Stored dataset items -
= = = =

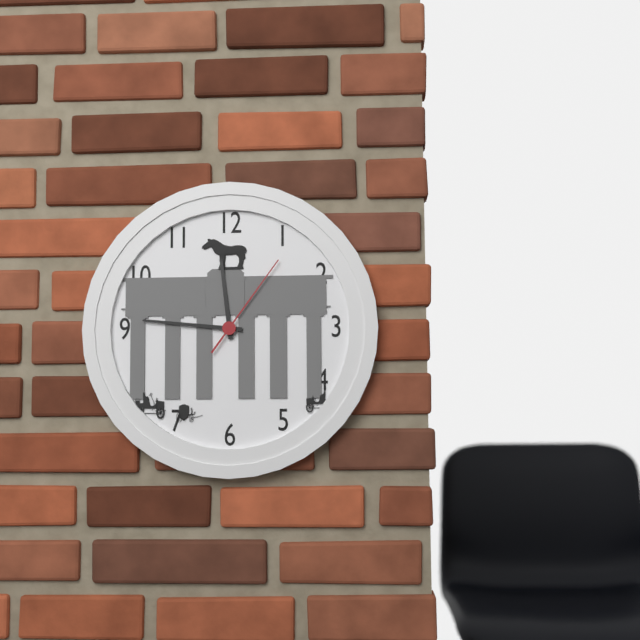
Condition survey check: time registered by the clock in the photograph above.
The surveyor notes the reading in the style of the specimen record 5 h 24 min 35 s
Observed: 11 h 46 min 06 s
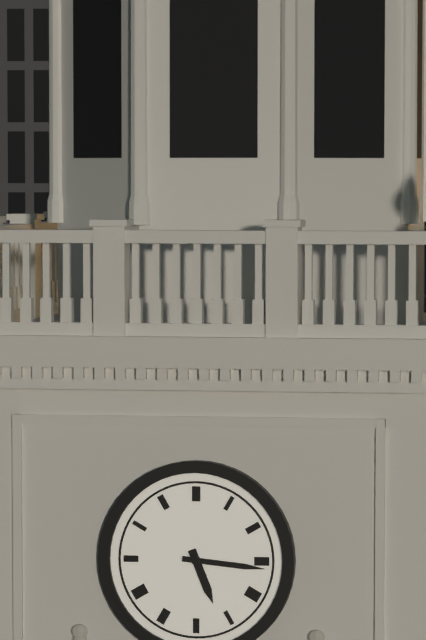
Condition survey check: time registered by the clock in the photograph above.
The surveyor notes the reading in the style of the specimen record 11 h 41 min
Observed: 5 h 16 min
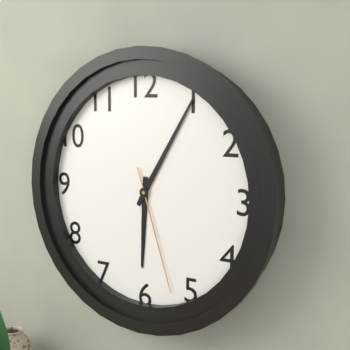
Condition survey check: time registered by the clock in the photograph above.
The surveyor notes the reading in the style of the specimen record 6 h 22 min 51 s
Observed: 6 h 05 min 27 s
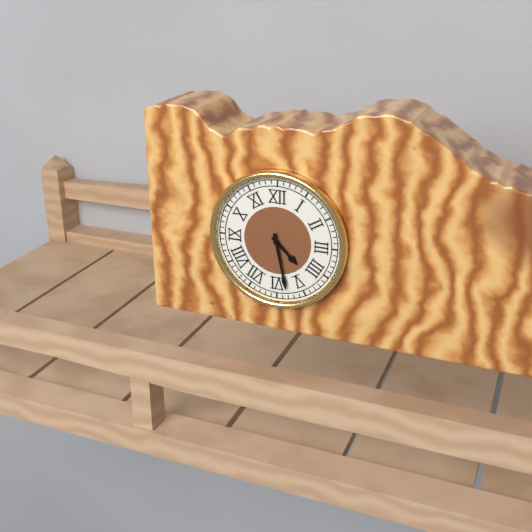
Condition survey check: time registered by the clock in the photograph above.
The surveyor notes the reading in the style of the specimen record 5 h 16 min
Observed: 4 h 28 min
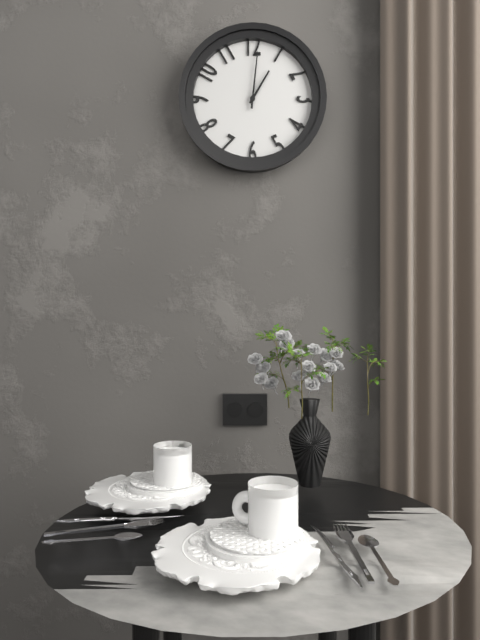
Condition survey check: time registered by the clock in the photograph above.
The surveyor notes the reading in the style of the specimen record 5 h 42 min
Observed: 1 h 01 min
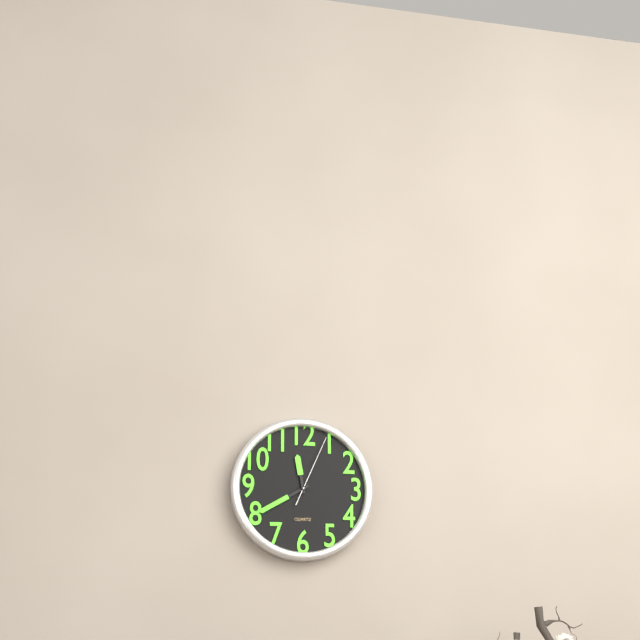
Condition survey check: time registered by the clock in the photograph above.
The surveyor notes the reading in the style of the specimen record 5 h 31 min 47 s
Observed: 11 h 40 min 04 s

= = = =

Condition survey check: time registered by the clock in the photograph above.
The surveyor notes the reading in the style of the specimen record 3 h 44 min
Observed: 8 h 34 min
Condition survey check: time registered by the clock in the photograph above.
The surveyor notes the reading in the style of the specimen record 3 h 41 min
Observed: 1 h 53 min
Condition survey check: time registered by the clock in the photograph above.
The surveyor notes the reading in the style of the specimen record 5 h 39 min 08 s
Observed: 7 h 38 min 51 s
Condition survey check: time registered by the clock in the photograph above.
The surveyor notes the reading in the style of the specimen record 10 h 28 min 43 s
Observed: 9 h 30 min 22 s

= = = =

REQUEST - Return every line of the items that contains the string "Observed", matching case exactly.

RESULT OF THIS EXERCISE -
Observed: 11 h 46 min 06 s
Observed: 5 h 16 min
Observed: 6 h 05 min 27 s
Observed: 4 h 28 min
Observed: 1 h 01 min
Observed: 11 h 40 min 04 s
Observed: 8 h 34 min
Observed: 1 h 53 min
Observed: 7 h 38 min 51 s
Observed: 9 h 30 min 22 s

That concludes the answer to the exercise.